Жизнь, как небо.
Тот, кто живет, помнит себя не с рождения. Проходит какое-то время до начала того, что люди называют сознательной жизнью. Не вспоминается первый крик, радость матери и отца, солнце и синее небо, когда тебя впервые выносят на улицу, любовное прикосновение весеннего ветра.
Я начал помнить себя еще до того, как стал единым. В древнем мире люди верили в магию, верили в то, что в вещь можно вложить дух, часть себя, прикасаясь, говоря, осязая. Вокруг меня, для моего создания трудились тысячи людей и машин, и вот, еще будучи сотнями частей, я понял, что жив, что скоро стану одним большим прекрасным целым. Древние верования человека оказались правдой – ощущая столько прикосновений каждой своей частью, столько взглядов, слов, надежд, обращенных ко мне я просто не смог оставаться безжизненным.
Отворяются огромные ворота, в которые сперва медленно, потом все быстрее и быстрей врывается свежее апрельское небо. Оно отражается во мне, касается меня, словно зовет ближе к себе. Такие маленькие люди внизу – много людей, поднявших головы - смотрят на меня, плывущего в открытые ворота к влажному от недавнего дождя океану бетона.

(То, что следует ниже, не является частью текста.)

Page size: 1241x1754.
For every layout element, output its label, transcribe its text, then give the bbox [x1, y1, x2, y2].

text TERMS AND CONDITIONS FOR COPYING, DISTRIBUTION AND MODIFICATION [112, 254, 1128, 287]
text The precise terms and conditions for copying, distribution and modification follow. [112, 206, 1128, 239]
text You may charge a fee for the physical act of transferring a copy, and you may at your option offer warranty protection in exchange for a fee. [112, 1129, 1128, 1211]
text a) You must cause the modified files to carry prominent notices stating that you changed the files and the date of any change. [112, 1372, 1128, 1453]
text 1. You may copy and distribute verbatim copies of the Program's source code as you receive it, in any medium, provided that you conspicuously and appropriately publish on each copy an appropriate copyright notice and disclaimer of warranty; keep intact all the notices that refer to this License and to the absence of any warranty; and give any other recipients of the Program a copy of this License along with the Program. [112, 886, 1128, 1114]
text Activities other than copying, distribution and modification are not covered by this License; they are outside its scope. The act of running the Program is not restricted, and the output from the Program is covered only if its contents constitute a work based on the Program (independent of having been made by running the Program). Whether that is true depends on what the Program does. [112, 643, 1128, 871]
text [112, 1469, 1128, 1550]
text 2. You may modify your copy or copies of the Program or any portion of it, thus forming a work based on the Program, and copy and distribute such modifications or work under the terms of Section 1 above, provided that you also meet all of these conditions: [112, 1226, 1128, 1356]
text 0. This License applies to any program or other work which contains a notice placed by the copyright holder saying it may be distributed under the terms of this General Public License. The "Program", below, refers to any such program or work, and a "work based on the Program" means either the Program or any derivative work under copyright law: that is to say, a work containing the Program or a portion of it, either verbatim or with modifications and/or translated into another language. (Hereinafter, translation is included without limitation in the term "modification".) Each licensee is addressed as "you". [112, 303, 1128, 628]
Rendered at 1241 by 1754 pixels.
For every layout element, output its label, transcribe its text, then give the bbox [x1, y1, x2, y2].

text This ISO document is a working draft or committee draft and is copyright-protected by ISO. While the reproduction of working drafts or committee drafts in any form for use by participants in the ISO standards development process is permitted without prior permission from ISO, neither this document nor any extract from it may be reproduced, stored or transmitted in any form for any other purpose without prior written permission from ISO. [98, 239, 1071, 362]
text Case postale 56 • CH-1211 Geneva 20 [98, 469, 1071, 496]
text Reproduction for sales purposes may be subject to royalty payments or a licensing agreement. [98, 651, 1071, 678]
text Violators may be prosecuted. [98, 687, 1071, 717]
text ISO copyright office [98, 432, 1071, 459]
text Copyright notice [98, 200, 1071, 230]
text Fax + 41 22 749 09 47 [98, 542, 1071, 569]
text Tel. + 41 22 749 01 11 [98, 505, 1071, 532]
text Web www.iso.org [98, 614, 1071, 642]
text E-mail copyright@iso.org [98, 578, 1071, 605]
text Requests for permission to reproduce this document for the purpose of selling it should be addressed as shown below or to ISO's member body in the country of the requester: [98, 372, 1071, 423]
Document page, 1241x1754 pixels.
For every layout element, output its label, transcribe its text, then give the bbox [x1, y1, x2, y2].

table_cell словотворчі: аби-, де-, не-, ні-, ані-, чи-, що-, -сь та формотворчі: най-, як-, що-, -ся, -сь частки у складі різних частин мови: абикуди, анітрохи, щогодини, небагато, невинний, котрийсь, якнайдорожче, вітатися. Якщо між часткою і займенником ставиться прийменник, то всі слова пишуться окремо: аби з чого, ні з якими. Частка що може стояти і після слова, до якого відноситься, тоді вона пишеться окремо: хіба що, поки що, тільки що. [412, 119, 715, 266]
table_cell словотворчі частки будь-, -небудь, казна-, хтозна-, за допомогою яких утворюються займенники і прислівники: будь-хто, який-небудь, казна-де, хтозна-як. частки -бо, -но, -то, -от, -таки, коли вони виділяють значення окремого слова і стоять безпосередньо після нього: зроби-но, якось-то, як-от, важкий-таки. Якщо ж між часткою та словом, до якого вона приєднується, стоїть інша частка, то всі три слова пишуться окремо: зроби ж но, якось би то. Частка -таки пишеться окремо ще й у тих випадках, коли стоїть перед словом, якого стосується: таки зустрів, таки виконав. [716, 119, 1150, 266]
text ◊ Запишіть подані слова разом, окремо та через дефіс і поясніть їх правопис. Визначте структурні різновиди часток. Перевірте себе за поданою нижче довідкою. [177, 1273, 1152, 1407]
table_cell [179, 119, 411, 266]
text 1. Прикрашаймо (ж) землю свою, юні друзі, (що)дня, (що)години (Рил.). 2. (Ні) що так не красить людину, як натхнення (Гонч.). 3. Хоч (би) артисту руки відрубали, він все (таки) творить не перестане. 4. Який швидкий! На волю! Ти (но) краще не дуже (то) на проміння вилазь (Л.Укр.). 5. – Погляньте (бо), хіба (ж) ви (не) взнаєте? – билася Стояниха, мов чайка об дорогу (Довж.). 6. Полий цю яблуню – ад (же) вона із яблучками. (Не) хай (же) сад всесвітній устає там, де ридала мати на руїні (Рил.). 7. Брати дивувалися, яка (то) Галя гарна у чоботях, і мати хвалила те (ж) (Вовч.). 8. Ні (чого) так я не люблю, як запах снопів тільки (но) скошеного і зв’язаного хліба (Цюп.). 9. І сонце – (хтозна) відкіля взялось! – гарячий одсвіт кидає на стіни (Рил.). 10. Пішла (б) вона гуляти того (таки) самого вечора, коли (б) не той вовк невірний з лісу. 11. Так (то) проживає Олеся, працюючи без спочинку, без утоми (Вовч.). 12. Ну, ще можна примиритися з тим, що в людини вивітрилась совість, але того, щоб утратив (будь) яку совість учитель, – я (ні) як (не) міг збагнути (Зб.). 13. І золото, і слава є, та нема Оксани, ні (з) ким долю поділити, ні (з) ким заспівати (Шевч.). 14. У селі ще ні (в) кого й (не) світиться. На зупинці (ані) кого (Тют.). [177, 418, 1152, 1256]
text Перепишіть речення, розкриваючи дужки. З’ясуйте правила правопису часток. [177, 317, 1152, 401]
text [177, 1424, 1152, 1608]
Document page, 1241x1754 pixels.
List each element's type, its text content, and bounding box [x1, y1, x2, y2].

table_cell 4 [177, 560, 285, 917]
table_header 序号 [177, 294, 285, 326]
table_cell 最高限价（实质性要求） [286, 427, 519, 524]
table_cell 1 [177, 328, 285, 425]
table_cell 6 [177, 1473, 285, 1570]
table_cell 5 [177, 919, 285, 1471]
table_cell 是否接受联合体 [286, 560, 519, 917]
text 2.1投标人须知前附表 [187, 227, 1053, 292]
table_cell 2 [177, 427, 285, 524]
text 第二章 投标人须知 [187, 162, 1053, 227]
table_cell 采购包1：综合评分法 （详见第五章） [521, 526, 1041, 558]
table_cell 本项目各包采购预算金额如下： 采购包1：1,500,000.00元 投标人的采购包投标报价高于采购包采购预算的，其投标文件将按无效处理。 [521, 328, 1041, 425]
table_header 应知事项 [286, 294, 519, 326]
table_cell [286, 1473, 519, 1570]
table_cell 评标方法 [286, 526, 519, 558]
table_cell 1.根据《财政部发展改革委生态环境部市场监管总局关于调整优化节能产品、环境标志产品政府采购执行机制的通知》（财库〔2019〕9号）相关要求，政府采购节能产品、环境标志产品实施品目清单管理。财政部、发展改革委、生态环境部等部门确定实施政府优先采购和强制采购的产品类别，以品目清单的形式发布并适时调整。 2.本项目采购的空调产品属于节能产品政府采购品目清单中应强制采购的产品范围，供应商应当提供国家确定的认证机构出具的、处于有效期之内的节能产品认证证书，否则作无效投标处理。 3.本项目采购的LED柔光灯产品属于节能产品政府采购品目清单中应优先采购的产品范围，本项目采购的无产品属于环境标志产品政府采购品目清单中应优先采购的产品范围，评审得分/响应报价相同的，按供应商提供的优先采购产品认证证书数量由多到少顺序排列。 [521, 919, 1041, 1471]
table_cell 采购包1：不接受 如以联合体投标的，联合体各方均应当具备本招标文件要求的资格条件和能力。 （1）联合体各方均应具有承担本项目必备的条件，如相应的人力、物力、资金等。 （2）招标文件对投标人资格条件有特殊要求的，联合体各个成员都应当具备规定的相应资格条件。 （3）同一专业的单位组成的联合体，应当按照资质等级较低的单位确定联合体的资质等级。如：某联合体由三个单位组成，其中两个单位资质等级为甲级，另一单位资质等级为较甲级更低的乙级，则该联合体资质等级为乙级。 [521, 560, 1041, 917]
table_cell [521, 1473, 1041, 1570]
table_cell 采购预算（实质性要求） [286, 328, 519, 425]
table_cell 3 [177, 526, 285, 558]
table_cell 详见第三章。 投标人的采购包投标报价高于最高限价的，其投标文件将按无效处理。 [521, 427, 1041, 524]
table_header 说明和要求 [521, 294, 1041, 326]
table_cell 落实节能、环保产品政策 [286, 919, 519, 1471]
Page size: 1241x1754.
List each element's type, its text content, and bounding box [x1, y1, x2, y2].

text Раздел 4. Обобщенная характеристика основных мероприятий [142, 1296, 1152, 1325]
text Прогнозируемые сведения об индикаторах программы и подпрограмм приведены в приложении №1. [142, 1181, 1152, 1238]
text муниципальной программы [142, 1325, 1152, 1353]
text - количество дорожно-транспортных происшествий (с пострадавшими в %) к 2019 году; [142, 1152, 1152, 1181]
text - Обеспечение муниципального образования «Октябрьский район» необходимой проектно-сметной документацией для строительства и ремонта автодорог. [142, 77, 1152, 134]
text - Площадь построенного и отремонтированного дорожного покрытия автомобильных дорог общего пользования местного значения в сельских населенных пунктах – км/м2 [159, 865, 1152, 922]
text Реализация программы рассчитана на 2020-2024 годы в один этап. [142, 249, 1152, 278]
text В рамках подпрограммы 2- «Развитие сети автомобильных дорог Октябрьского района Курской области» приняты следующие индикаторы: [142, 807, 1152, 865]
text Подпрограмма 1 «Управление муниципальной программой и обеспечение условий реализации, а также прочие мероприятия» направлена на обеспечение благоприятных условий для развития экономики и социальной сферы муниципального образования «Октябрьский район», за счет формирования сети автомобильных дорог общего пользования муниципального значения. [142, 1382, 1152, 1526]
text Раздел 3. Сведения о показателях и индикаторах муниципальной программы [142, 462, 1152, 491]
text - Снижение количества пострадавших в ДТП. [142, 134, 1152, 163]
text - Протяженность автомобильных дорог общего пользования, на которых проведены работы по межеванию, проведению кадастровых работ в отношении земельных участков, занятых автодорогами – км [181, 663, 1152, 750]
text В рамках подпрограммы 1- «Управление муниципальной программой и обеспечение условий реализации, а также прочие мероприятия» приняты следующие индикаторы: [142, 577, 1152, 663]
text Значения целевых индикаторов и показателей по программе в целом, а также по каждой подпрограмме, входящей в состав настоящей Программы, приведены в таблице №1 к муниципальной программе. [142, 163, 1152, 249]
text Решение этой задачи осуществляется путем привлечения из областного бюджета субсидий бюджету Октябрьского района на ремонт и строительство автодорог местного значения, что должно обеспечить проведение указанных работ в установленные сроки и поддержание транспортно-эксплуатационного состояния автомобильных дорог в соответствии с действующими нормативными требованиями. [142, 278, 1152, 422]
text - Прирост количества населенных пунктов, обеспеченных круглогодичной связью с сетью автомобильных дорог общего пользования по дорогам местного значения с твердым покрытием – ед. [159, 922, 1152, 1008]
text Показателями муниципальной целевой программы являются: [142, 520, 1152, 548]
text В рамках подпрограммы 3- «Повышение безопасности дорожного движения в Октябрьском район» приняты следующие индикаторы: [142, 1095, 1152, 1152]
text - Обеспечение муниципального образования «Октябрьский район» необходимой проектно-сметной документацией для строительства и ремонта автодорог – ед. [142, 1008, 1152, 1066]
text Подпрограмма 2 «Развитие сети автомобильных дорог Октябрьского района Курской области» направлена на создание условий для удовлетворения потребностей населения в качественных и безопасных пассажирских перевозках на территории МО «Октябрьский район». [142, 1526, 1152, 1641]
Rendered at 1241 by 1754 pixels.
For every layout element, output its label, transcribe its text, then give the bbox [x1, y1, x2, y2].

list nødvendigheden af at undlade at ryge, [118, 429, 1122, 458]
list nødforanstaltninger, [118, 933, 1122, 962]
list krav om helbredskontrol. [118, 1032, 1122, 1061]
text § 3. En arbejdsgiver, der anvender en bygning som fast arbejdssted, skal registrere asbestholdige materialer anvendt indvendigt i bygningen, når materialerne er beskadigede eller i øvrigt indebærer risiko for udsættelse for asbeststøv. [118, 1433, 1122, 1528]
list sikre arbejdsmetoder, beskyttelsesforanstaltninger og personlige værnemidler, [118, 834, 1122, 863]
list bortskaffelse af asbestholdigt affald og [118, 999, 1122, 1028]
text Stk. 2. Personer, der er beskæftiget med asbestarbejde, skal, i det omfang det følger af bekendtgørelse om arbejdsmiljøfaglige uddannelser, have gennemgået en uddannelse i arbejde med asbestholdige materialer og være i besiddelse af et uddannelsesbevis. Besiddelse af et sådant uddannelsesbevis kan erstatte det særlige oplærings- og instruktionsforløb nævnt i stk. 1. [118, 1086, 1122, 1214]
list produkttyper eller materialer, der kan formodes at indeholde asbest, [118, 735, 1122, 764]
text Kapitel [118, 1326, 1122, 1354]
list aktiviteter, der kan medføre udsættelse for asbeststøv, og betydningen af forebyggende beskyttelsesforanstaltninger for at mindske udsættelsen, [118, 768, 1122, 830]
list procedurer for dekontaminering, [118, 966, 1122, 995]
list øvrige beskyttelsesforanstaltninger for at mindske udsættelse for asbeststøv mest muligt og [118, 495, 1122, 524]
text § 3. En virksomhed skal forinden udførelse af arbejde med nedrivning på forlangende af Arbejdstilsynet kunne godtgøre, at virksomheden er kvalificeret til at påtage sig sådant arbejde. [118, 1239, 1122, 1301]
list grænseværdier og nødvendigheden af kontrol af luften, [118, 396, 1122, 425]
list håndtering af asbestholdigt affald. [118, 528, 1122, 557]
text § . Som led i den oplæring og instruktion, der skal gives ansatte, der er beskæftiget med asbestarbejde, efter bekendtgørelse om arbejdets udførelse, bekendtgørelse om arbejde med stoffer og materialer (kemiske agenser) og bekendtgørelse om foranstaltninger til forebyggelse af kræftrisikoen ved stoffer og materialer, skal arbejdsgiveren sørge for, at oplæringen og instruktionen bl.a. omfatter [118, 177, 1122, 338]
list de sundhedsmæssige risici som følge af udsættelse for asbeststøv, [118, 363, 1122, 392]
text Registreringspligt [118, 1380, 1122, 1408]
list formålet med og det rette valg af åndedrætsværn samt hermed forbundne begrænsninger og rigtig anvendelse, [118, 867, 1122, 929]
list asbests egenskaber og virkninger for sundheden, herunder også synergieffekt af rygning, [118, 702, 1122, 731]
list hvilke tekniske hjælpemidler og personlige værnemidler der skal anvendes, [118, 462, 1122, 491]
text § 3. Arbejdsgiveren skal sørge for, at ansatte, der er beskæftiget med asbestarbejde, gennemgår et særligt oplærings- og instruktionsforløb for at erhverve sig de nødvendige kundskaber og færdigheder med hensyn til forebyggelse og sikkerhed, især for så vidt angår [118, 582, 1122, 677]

Маленькая группка людей внизу в комбинезонах, в сверкающих шлемах выстроилась в шеренгу. Тот, что впереди что-то говорит – отрывисто и четко – небольшого роста человеку в зеленой фуражке и френче. Слова звучат, как пистолетные выстрелы, но я ничего не могу разобрать – игрун-ветер словно отбрасывает их от меня. Люди идут ко мне, скрываются внизу, под моей тенью. Мне странно, оттого, что я ощущаю что-то внутри. Во мне теперь не только моя, свежая, новорожденная, но и еще несколько молодых человеческих жизней. Они говорят со мной, соединяясь своими мыслями, и вот, новая, неведомая сила вливается в меня.
Я дышу полной грудью, вдыхаю летящий мне навстречу ветер и сам становлюсь им. Мокрый бетон скользит мне навстречу, а сам я все быстрее бегу к синему раскинувшемуся над полем небу. На какой-то момент мне стало жутко, от того, что я перестал чувствовать под собою гладкую поверхность поля, а потом, как могучий пловец отдался солнечной стихии, которая скользила, обволакивая и поддерживая мое тело. И уже не так жутко было от того, что бетонная дорожка стала сперва полоской, потом маленькой серой черточкой, а затем и вовсе скрылась в пене облаков.
Я привык к небу и тянулся к нему своим сверкающим килем, каждый раз скучая по людям, которые помогали мне жить и чувствовать высь. Люди были уже новые, но такие же молодые, веселые, общающиеся друг с другом отрывистыми приказами и командами, Они все такие же - искренне любящие и меня и обтекающий нас синий бескрайний океан.
Служба. Бури и шторма. Коридоры и эшелоны. Рядом летят мои собратья – такие же широкоплечие, грозные и величественные. Густой гул, катящийся по белым гребням облаков. Встречи и расставания с землей – мелькающие, бегущие под нами белые разметки днем и череда желтых огней ночью, визг покрышек и трепетание тормозных парашютов.
Я все такой же сильный и крылатый, но каждый подъем дается уже не так легко. А еще я стал видеть сны.
Серые тучи как штилевое море раскинулись среди синевы, кристально-прозрачного воздуха и огнедышащего солнца. Густой гул проступает откуда-то снизу слоя густой, как кисель облачности. Темная тень все отчетливее, и вот, разрывая тучи сперва плавником-килем, потом и всем своим ширококрылым телом, рубя их могучими винтами, самолет всплывает над ними. Клочки облаков полупрозрачными струями текут по крыльям, он сбрасывает их, словно рыцарь, который скидывает плащ перед поединком. Он все ближе к солнцу, которое ярче загорается на его начищенной до блеска дюралевой обшивке. И вот, не гул моторов, а отрывистый хищный крик раздается в тихом поднебесье. Размахивая огромными сверкающими крылами, оглядывая мир мудрыми хрустальными глазами, дракон поднимается все выше, пока не становится точкой, которая затем и вовсе растворится в нестерпимо-ярком солнечном мареве.